-- start of EXTRACTED TEXT --
Making Up Ground

Roman Mars: On May 3rd 1978, construction workers in San Francisco were digging a foundation for a new building on Sansom Street right next to the tallest skyscraper in the city, the Transamerica Pyramid, in the heart of the financial district. There were about 20 feet below street level when their shovels hit something totally unexpected.

Emmett Fitzgerald: It was the hull of an old ship. That’s reporter Emmett Fitzgerald. Archaeologists immediately came in and started scraping away all the dirt and mud. And, after a few days, they’d uncovered the full skeleton of a 120 foot Gold Rush era vessel called Niantic preserved perfectly in the earth beneath the streets of San Francisco.

Roman Mars: As the archaeologists did their work hundreds of people gathered to watch the bizarre scene – a massive, massive ship being pulled out from beneath the pavement.

James Delgado: As the construction hoarding was put up people were carving holes in it to look in and see Niantic emerge from the mud.

Emmett Fitzgerald: That’s James Delgado.

James Delgado: I’m an archaeologist and a historian and I’m the author of Gold Rush Port: The Maritime Archaeology of San Francisco.
-- end of EXTRACTED TEXT --
-- start of STORED DATA --
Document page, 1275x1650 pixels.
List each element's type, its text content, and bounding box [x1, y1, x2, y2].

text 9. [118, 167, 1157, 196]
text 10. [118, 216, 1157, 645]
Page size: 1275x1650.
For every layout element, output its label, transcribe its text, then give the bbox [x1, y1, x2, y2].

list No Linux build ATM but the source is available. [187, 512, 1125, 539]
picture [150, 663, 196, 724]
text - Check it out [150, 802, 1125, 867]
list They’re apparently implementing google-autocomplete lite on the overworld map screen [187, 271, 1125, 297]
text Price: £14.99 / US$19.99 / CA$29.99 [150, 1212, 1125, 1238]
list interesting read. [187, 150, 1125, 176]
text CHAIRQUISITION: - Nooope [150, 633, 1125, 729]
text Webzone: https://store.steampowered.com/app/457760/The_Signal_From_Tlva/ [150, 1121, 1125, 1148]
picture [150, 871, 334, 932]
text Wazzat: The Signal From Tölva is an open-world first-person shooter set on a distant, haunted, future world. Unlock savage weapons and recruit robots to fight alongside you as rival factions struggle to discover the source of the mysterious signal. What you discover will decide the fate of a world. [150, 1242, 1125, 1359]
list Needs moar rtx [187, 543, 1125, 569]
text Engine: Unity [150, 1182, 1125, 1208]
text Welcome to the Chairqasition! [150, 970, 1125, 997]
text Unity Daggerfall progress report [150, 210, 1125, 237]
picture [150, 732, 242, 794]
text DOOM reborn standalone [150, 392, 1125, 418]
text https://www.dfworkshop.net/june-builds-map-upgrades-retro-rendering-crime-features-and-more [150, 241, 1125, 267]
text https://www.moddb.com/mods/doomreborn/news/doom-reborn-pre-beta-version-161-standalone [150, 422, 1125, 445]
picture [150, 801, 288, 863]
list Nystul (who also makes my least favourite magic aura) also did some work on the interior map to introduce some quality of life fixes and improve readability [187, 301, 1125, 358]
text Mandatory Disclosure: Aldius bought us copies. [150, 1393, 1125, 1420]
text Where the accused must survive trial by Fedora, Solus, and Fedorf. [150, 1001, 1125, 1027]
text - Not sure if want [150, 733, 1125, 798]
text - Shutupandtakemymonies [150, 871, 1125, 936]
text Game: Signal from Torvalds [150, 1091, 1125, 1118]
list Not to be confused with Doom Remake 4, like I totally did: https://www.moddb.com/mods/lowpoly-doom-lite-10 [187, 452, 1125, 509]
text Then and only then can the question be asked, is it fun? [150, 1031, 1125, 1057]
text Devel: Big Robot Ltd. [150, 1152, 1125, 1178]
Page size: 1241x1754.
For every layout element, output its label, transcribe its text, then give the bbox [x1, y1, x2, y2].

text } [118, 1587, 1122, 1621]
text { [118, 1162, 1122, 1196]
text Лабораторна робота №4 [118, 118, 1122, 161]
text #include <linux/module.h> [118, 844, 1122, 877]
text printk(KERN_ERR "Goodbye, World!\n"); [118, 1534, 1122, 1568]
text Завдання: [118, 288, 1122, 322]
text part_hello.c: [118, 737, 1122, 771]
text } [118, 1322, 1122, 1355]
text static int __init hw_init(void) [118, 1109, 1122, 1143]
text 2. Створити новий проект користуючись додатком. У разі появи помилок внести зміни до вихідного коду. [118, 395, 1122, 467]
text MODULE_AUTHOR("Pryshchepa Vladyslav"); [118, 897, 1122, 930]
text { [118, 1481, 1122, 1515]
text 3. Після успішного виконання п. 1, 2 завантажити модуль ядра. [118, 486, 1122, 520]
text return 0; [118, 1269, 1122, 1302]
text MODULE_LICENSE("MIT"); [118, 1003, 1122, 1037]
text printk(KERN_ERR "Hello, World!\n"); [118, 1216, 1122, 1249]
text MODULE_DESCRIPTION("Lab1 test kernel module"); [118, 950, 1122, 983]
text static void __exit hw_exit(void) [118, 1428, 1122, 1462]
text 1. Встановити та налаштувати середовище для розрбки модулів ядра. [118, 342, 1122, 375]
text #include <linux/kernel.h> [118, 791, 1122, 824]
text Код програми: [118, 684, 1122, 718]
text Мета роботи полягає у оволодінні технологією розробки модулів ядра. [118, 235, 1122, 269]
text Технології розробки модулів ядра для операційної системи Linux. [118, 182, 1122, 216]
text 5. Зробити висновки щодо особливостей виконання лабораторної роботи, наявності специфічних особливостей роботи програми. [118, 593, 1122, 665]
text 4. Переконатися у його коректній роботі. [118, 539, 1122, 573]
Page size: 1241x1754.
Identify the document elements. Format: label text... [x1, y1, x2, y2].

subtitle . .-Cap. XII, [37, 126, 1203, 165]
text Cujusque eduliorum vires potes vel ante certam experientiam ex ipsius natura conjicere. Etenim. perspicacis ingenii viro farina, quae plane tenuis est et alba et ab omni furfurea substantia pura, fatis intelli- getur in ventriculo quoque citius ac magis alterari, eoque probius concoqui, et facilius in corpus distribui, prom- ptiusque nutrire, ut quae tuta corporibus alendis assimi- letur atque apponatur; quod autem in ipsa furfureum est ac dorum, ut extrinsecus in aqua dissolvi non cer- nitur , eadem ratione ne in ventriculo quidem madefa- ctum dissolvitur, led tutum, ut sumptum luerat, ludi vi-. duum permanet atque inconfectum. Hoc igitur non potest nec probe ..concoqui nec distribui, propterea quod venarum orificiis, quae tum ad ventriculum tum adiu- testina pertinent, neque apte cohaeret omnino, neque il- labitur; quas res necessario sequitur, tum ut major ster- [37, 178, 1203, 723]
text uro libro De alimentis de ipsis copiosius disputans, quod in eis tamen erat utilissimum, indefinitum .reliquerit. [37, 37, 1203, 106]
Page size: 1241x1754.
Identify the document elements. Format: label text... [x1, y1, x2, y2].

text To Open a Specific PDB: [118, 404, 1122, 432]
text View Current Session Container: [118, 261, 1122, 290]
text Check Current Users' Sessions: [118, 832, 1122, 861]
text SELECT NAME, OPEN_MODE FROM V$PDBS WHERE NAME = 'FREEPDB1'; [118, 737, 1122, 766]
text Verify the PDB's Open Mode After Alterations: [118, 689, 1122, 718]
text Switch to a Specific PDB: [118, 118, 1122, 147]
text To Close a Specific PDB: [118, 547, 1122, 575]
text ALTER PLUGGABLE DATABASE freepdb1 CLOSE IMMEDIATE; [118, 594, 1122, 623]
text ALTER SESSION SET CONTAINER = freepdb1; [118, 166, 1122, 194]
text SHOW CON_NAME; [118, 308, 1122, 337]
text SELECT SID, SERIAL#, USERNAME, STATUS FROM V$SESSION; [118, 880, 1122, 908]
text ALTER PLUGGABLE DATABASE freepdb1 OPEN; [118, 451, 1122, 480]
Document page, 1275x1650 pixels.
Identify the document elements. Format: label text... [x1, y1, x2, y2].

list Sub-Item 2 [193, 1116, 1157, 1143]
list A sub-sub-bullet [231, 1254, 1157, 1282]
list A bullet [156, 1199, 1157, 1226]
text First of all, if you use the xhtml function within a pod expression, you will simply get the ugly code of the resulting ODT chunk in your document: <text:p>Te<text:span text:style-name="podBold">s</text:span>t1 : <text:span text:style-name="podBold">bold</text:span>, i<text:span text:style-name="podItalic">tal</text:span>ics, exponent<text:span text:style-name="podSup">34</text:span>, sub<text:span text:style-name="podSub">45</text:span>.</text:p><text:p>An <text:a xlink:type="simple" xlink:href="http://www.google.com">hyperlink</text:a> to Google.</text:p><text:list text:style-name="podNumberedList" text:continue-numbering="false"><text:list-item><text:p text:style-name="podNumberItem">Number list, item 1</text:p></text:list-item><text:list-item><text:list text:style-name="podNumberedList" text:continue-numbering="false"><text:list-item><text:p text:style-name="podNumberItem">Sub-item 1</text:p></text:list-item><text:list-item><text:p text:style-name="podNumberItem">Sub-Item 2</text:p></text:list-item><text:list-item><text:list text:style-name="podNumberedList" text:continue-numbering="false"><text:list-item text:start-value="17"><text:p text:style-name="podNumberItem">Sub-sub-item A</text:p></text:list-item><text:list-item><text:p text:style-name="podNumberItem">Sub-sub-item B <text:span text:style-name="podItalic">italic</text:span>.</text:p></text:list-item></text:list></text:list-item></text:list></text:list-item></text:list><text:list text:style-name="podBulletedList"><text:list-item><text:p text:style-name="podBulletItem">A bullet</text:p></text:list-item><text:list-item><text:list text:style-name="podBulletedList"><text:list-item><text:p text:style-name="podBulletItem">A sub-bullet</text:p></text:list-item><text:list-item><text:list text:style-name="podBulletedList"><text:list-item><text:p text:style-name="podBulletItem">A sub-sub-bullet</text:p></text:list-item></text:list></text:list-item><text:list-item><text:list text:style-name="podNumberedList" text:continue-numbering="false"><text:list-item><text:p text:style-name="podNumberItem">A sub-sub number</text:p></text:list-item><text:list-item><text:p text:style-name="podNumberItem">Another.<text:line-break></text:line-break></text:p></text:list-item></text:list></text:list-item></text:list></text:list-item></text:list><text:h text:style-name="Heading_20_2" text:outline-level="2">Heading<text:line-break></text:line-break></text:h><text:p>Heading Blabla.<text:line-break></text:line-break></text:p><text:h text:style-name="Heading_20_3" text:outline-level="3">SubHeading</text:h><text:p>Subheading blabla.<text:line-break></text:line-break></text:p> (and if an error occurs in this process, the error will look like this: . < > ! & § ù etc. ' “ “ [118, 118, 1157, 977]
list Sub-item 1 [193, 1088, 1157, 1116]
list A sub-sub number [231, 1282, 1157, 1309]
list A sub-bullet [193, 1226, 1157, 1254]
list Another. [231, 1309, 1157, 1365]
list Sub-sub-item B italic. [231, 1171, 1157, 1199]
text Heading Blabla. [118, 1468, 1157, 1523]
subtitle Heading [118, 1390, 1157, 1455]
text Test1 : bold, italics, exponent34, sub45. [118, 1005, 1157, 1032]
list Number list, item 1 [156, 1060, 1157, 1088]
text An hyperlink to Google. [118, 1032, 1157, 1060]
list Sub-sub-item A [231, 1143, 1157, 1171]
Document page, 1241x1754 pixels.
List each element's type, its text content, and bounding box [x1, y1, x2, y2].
-- end of STORED DATA --
**PROBLEMS TO SOLVE**
**a.** Could you condense the paragraph of the transcript that opens "It was the hull of an old ship" into one or two shorter sentences while keeping its main facts?
**b.** Answer these questions from the transcript, one per line:
(i) How far below street level were the workers when their shovels hit something unexpected?
(ii) How long was the Niantic?
(iii) What is the title of the book James Delgado wrote?
**c.** Write out the transcript word for word, starting with "Roman Mars: On" and going on through "something totally unexpected.".
You can set the entries aside, since nothing here depends on them.

**SOLUTIONS TO THE TASKS**
**a.** The find was an old ship's hull, as reporter Emmett Fitzgerald explains: within a few days, archaeologists had scraped away the dirt and mud to uncover the perfectly preserved full skeleton of Niantic, a 120-foot Gold Rush era vessel, beneath San Francisco's streets.

**b.**
(i) About 20 feet
(ii) 120 feet
(iii) Gold Rush Port: The Maritime Archaeology of San Francisco

**c.**
Roman Mars: On May 3rd 1978, construction workers in San Francisco were digging a foundation for a new building on Sansom Street right next to the tallest skyscraper in the city, the Transamerica Pyramid, in the heart of the financial district. There were about 20 feet below street level when their shovels hit something totally unexpected.